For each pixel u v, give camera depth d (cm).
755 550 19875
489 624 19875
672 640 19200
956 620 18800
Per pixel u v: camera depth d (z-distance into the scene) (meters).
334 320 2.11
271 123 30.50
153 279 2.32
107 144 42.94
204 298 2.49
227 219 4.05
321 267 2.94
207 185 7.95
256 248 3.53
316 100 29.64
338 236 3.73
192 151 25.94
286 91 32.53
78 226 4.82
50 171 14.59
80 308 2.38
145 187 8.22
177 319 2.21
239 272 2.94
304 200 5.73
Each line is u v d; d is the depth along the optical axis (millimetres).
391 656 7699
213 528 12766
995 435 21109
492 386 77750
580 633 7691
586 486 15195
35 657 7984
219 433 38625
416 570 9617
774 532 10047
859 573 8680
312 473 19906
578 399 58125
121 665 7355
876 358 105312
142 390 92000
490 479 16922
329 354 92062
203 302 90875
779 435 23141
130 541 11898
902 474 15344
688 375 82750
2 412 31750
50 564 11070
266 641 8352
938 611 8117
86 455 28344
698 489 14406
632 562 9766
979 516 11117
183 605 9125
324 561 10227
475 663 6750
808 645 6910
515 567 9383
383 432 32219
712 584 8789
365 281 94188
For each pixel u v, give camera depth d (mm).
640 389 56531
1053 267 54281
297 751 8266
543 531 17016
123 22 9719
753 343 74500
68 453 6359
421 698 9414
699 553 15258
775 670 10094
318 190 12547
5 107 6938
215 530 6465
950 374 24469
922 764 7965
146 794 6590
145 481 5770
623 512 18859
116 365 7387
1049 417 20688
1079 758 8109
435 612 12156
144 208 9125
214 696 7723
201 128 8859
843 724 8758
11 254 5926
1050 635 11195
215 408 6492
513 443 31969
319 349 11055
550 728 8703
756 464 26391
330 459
------------------------------------------------------------------------
__WHAT YOU ARE ASKED TO DO__
Figure out how many lines of the data hold "give", and answer with the number only.

__RESPONSE TO THIS EXERCISE__
2